Backend API Patterns

Q: How is the route organization structured?

Answer: The API routes are organized by domain in separate files under apps/api/routes/. The main route files are: chat.routes.ts for chat-related endpoints, api-key.routes.ts for API key management, github.routes.ts for GitHub integration, and index.ts which mounts all routers. Each router is an Express Router instance with grouped endpoints. Routes use middleware composition - rate limiters, validation, and authentication are applied per-route or per-router. This organization follows domain-driven design principles where each route file handles a specific business domain. The routes are mounted in app.factory.ts with path prefixes (e.g., /chat for chat routes).

Q: How does the controller layer work?

Answer: The controller layer in apps/api/controllers/ contains the HTTP delivery logic. Controllers are responsible for: (1) Request validation using Zod schemas, (2) Calling use cases or services, (3) Mapping domain responses to HTTP responses, (4) Setting appropriate HTTP status codes, (5) Handling errors and converting to error responses. Controllers are thin - they don't contain business logic, only HTTP concerns. For example, the chat controller (chat.controller.ts) handles HTTP concerns while delegating to services like unifiedSendMessage for the actual logic. This separation allows the same business logic to be reused across different delivery mechanisms (HTTP, CLI, etc.).

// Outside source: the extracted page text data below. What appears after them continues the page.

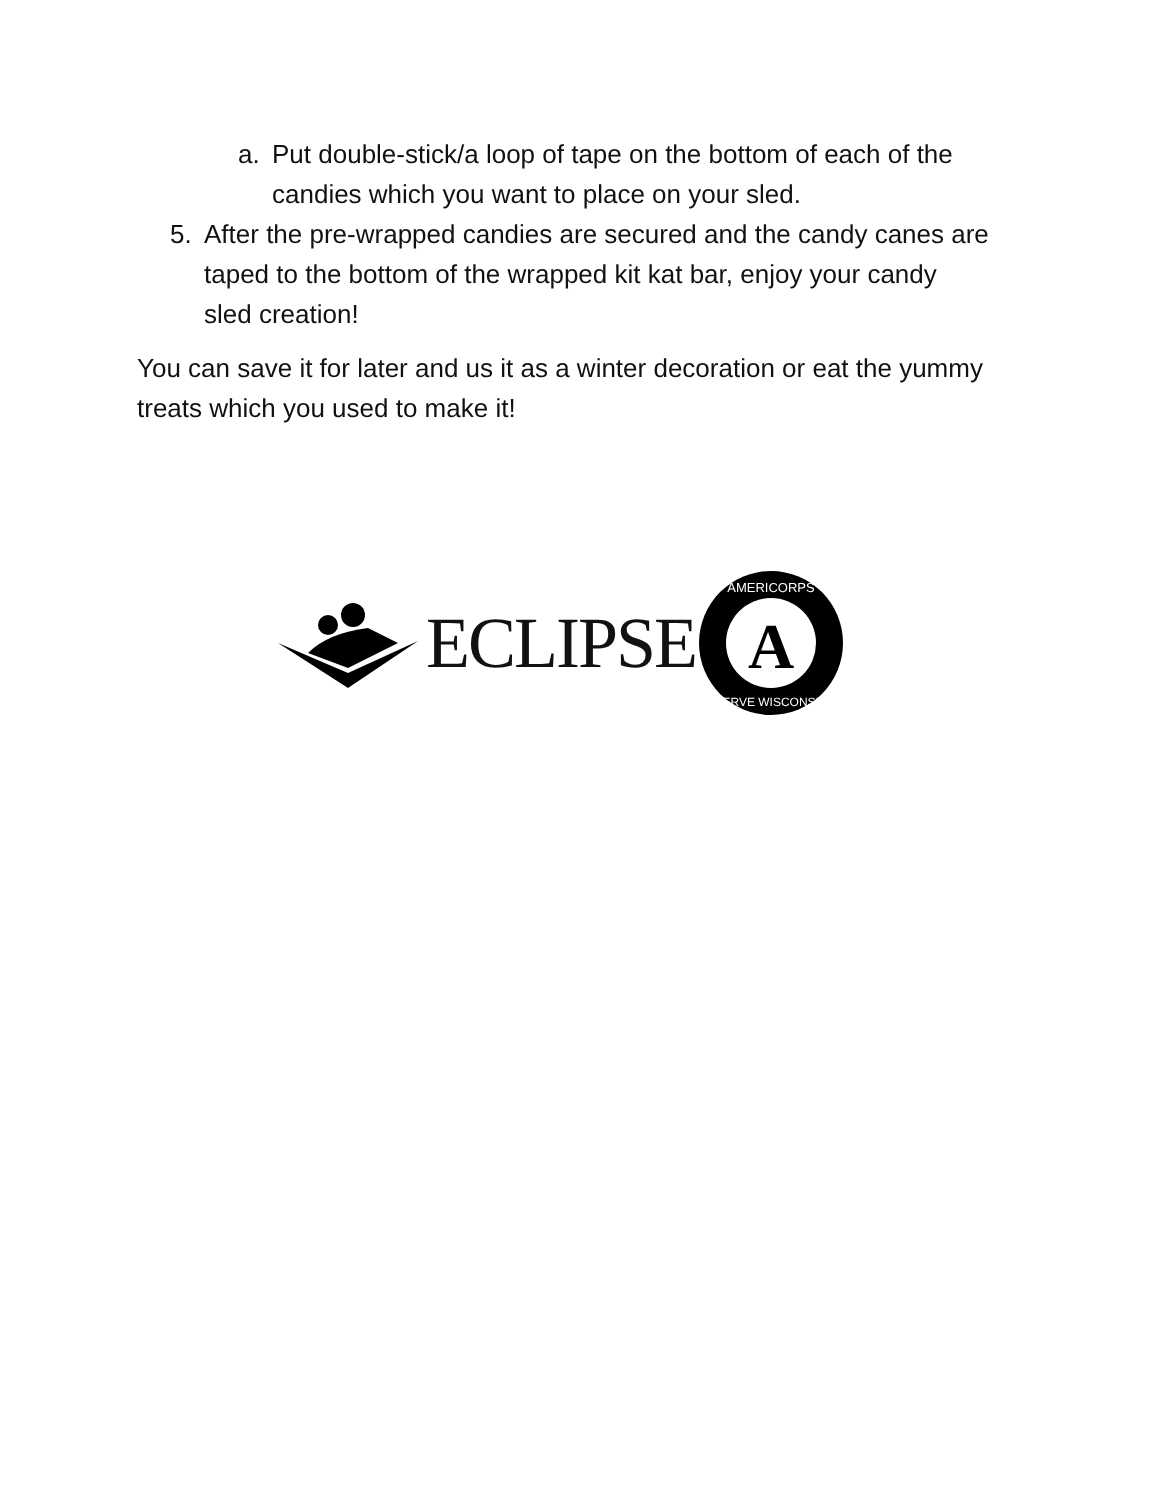a. Put double-stick/a loop of tape on the bottom of each of the candies which you want to place on your sled.
5. After the pre-wrapped candies are secured and the candy canes are taped to the bottom of the wrapped kit kat bar, enjoy your candy sled creation!
You can save it for later and us it as a winter decoration or eat the yummy treats which you used to make it!
ECLIPSE
A
AMERICORPS
SERVE WISCONSIN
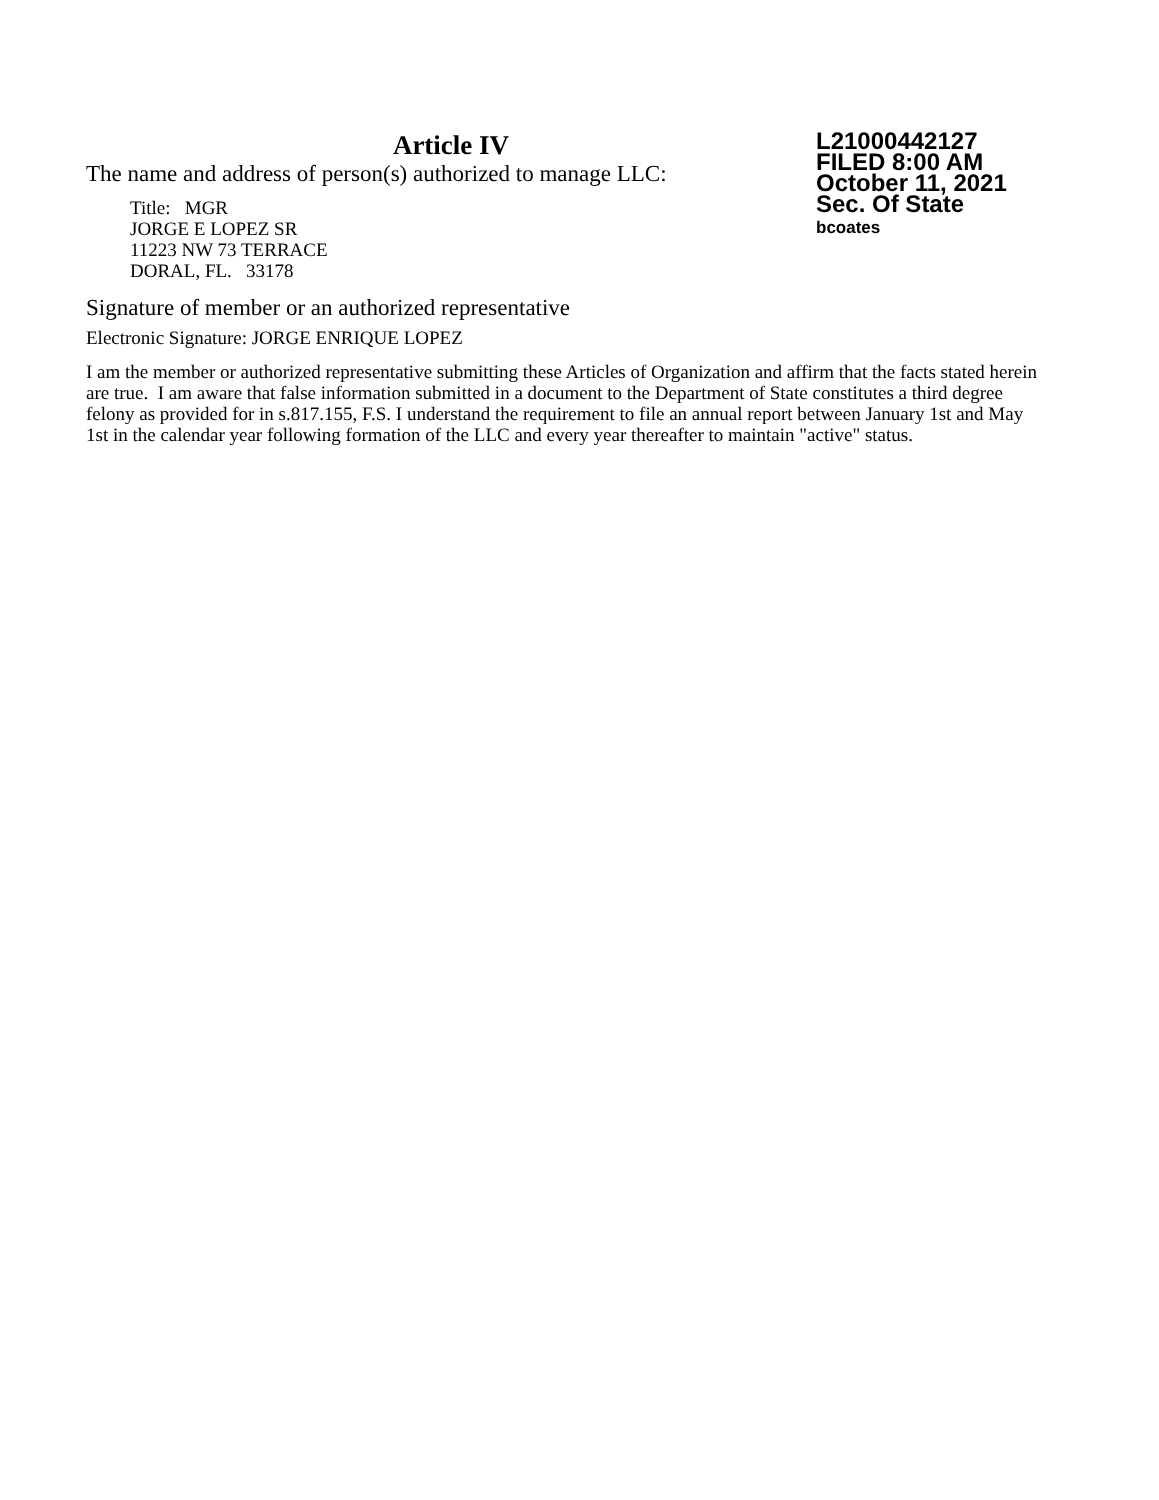Article IV
The name and address of person(s) authorized to manage LLC:
Title: MGR
JORGE E LOPEZ SR
11223 NW 73 TERRACE
DORAL, FL. 33178
L21000442127
FILED 8:00 AM
October 11, 2021
Sec. Of State
bcoates
Signature of member or an authorized representative
Electronic Signature: JORGE ENRIQUE LOPEZ
I am the member or authorized representative submitting these Articles of Organization and affirm that the facts stated herein are true. I am aware that false information submitted in a document to the Department of State constitutes a third degree felony as provided for in s.817.155, F.S. I understand the requirement to file an annual report between January 1st and May 1st in the calendar year following formation of the LLC and every year thereafter to maintain "active" status.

Q: How does the service layer work?

Answer: The service layer in apps/api/services/ contains the business logic. Services are organized by domain: chat/ for chat operations, runs/ for agent run management, sandbox/ for Docker operations, planning/ for workflow engine, queue/ for job queue management. Services are pure functions or classes that don't depend on HTTP. They handle: (1) Business rules and validation, (2) Database operations via Drizzle, (3) External API calls (LLM providers, GitHub, S3), (4) Complex orchestration across multiple services. Services are called by controllers and by background workers. This layer enables testing without HTTP and reuse of business logic.

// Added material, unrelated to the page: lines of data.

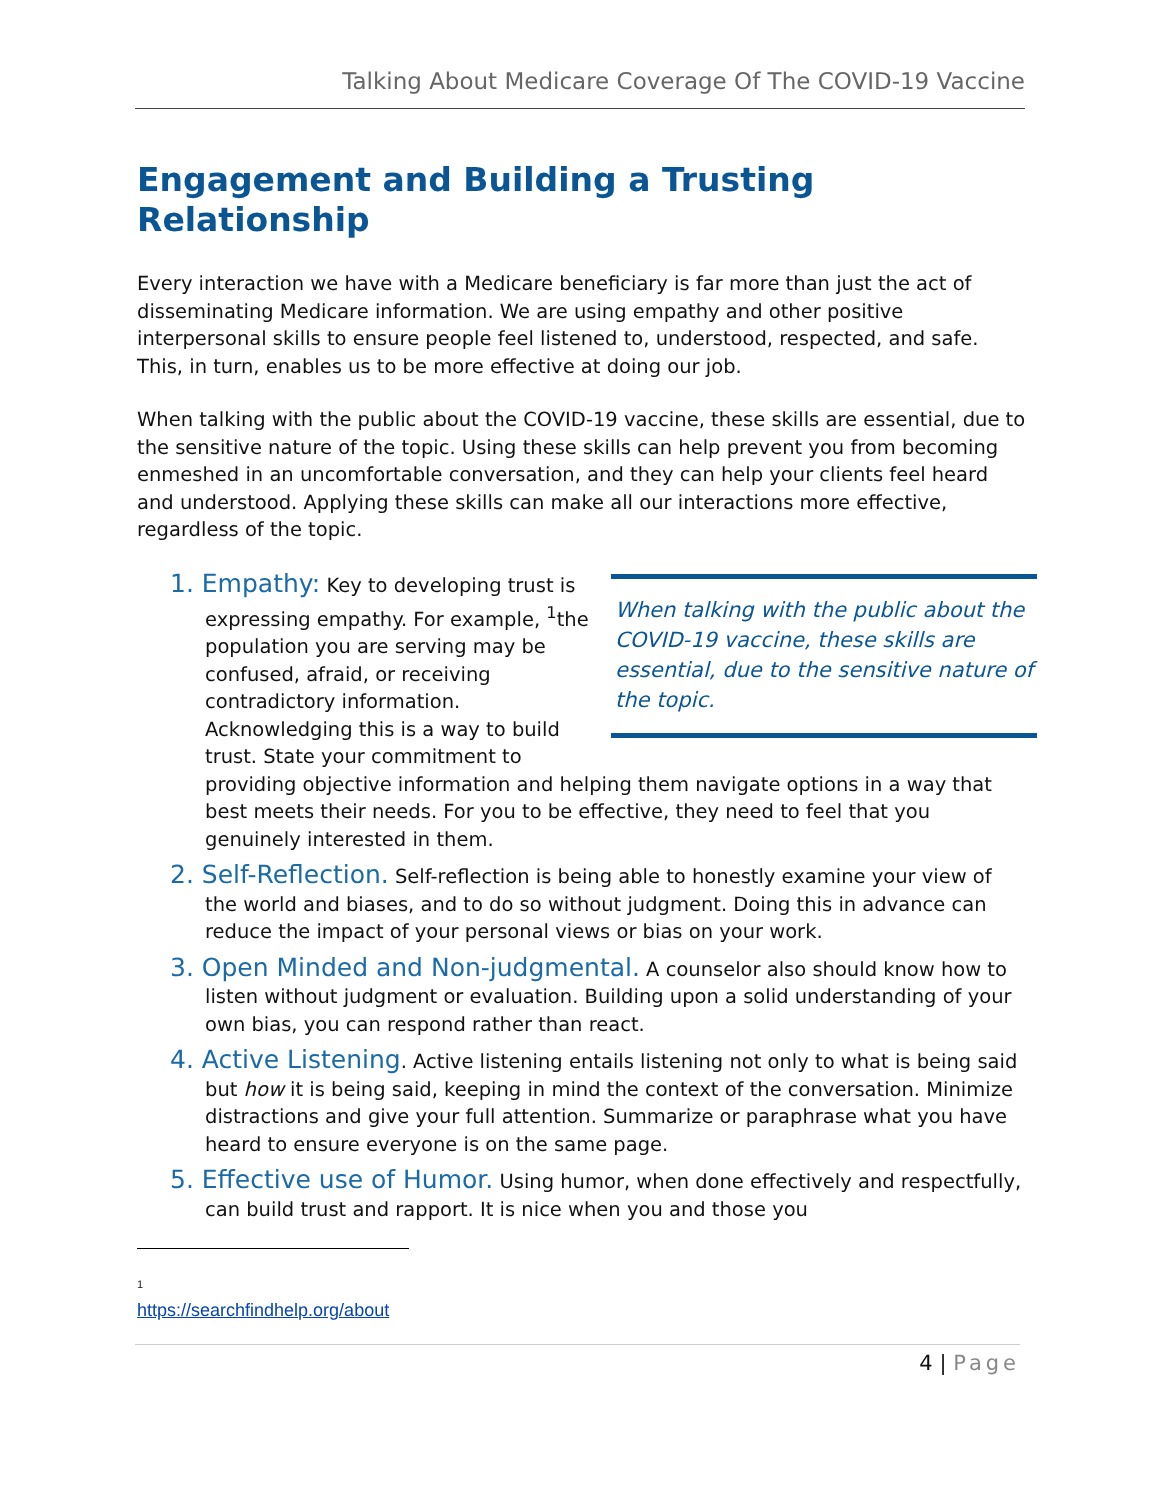Talking About Medicare Coverage Of The COVID-19 Vaccine
Engagement and Building a Trusting Relationship
Every interaction we have with a Medicare beneficiary is far more than just the act of disseminating Medicare information. We are using empathy and other positive interpersonal skills to ensure people feel listened to, understood, respected, and safe. This, in turn, enables us to be more effective at doing our job.
When talking with the public about the COVID-19 vaccine, these skills are essential, due to the sensitive nature of the topic. Using these skills can help prevent you from becoming enmeshed in an uncomfortable conversation, and they can help your clients feel heard and understood. Applying these skills can make all our interactions more effective, regardless of the topic.
When talking with the public about the COVID-19 vaccine, these skills are essential, due to the sensitive nature of the topic.
1. Empathy: Key to developing trust is expressing empathy. For example, <sup>1</sup>the population you are serving may be confused, afraid, or receiving contradictory information. Acknowledging this is a way to build trust. State your commitment to providing objective information and helping them navigate options in a way that best meets their needs. For you to be effective, they need to feel that you genuinely interested in them.
2. Self-Reflection. Self-reflection is being able to honestly examine your view of the world and biases, and to do so without judgment. Doing this in advance can reduce the impact of your personal views or bias on your work.
3. Open Minded and Non-judgmental. A counselor also should know how to listen without judgment or evaluation. Building upon a solid understanding of your own bias, you can respond rather than react.
4. Active Listening. Active listening entails listening not only to what is being said but how it is being said, keeping in mind the context of the conversation. Minimize distractions and give your full attention. Summarize or paraphrase what you have heard to ensure everyone is on the same page.
5. Effective use of Humor. Using humor, when done effectively and respectfully, can build trust and rapport. It is nice when you and those you
<sup>1</sup>
https://searchfindhelp.org/about
4 | Page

Q: How does request validation work?

Answer: Request validation uses Zod schemas defined in apps/api/schemas/. The validateRequest middleware takes a Zod schema and validates the request body against it. If validation fails, it returns a 400 error with detailed validation errors. Schemas are defined for each endpoint - for example, UnifiedSendMessageRequestSchema for the chat message endpoint. Validation includes type checking, required field validation, string length limits, enum value validation, and custom validators. The validation happens before the controller logic, ensuring invalid requests don't reach business logic. This provides early error detection and clear error messages to clients.

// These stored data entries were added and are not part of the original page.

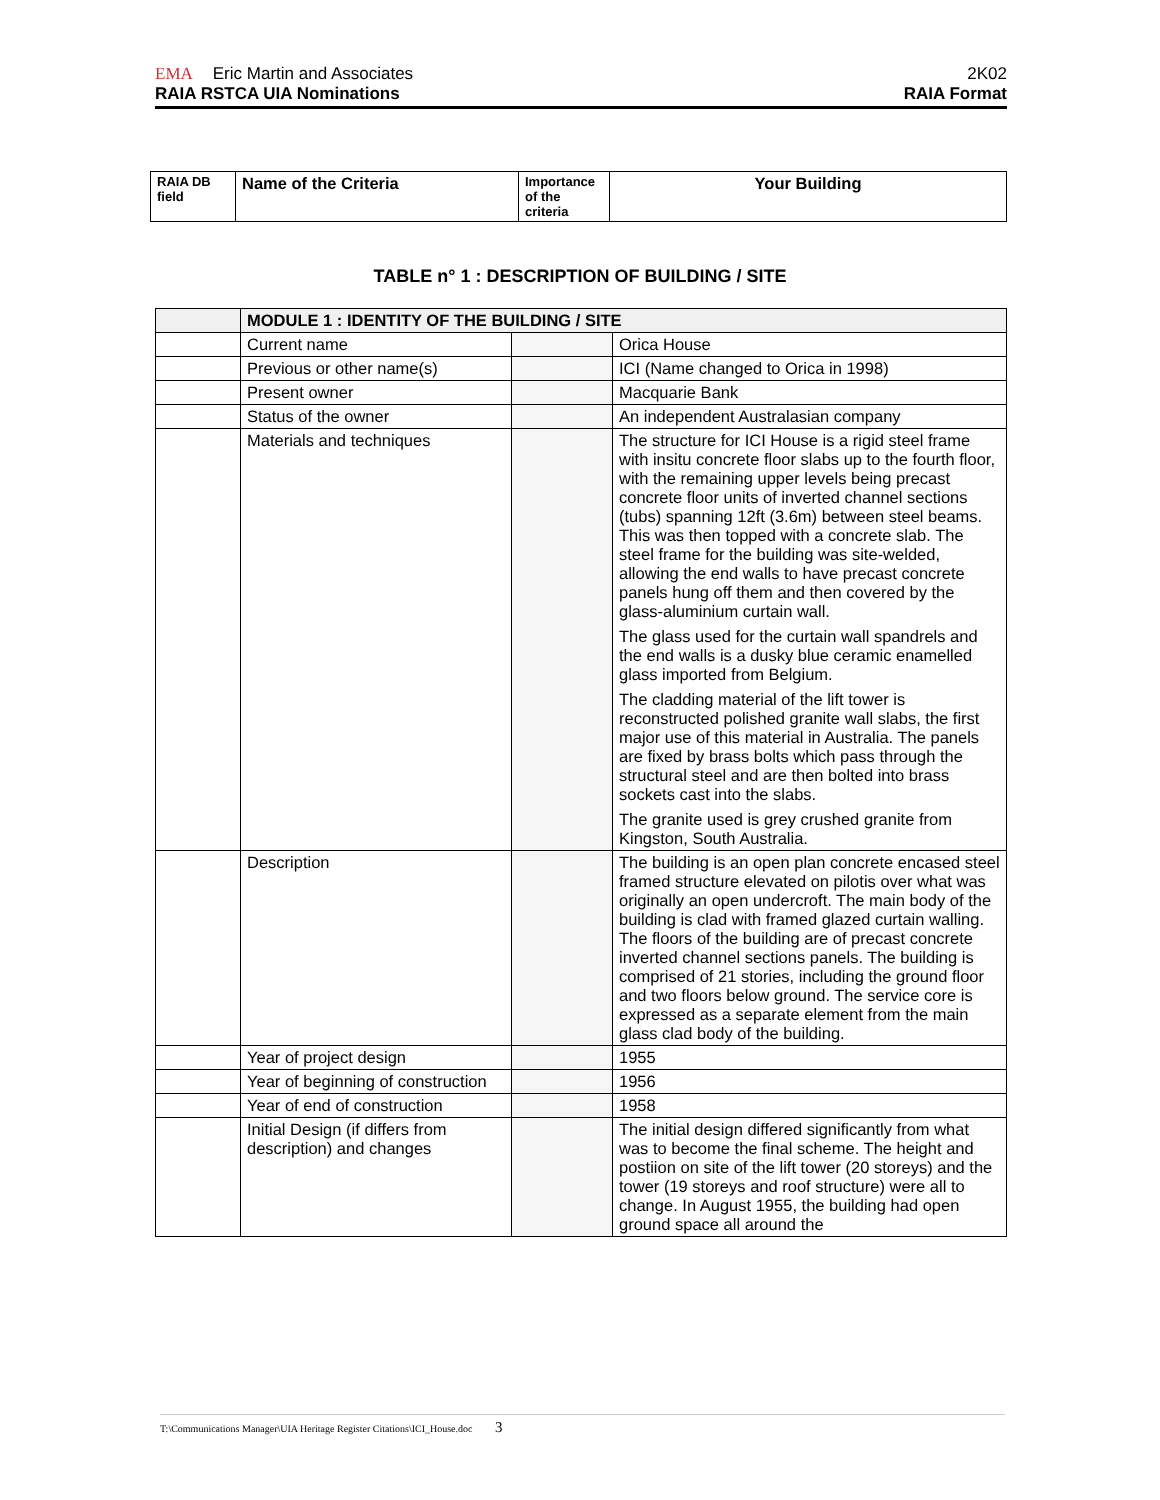EMA Eric Martin and Associates 2K02
RAIA RSTCA UIA Nominations RAIA Format
| RAIA DB field | Name of the Criteria | Importance of the criteria | Your Building |
TABLE n° 1 : DESCRIPTION OF BUILDING / SITE
| | MODULE 1 : IDENTITY OF THE BUILDING / SITE | | |
| | Current name | | Orica House |
| | Previous or other name(s) | | ICI (Name changed to Orica in 1998) |
| | Present owner | | Macquarie Bank |
| | Status of the owner | | An independent Australasian company |
| | Materials and techniques | | The structure for ICI House is a rigid steel frame with insitu concrete floor slabs up to the fourth floor, with the remaining upper levels being precast concrete floor units of inverted channel sections (tubs) spanning 12ft (3.6m) between steel beams. This was then topped with a concrete slab. The steel frame for the building was site-welded, allowing the end walls to have precast concrete panels hung off them and then covered by the glass-aluminium curtain wall. The glass used for the curtain wall spandrels and the end walls is a dusky blue ceramic enamelled glass imported from Belgium. The cladding material of the lift tower is reconstructed polished granite wall slabs, the first major use of this material in Australia. The panels are fixed by brass bolts which pass through the structural steel and are then bolted into brass sockets cast into the slabs. The granite used is grey crushed granite from Kingston, South Australia. |
| | Description | | The building is an open plan concrete encased steel framed structure elevated on pilotis over what was originally an open undercroft. The main body of the building is clad with framed glazed curtain walling. The floors of the building are of precast concrete inverted channel sections panels. The building is comprised of 21 stories, including the ground floor and two floors below ground. The service core is expressed as a separate element from the main glass clad body of the building. |
| | Year of project design | | 1955 |
| | Year of beginning of construction | | 1956 |
| | Year of end of construction | | 1958 |
| | Initial Design (if differs from description) and changes | | The initial design differed significantly from what was to become the final scheme. The height and postiion on site of the lift tower (20 storeys) and the tower (19 storeys and roof structure) were all to change. In August 1955, the building had open ground space all around the |
T:\Communications Manager\UIA Heritage Register Citations\ICI_House.doc 3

Q: How are error responses structured?

Answer: Error responses follow a consistent structure defined in utils/response.ts. The sendError function takes an HTTP status code and a message, and returns a JSON response with { error: message }. For validation errors, the response includes field-level errors. For rate limit errors, the response includes retry-after information. Errors are also logged with context (request ID, user ID, IP) via security telemetry. The error handling middleware in app.factory.ts catches all errors and converts them to error responses. This consistent error format allows the frontend to parse and display errors appropriately. Fatal errors are also sent to Sentry for monitoring.

Q: How does the SSE response streaming work on the server?

Answer: SSE streaming on the server uses Express's res.write() to send events. The response headers are set to Content-Type: text/event-stream, Cache-Control: no-cache, and Connection: keep-alive. Events are sent in the format data: JSON\n\n. The streamRunEventsFromPersistence function queries the database for events after a given sequence number and streams them to the client. It uses Redis pub/sub to get notified of new events and streams them as they arrive. The stream handles client disconnection gracefully via the close event. The server also supports Last-Event-ID for resuming streams from a specific point. The streaming implementation is in services/run-event-stream-utils/service.ts.

Database Deep Dive

Q: How does the database schema migration work?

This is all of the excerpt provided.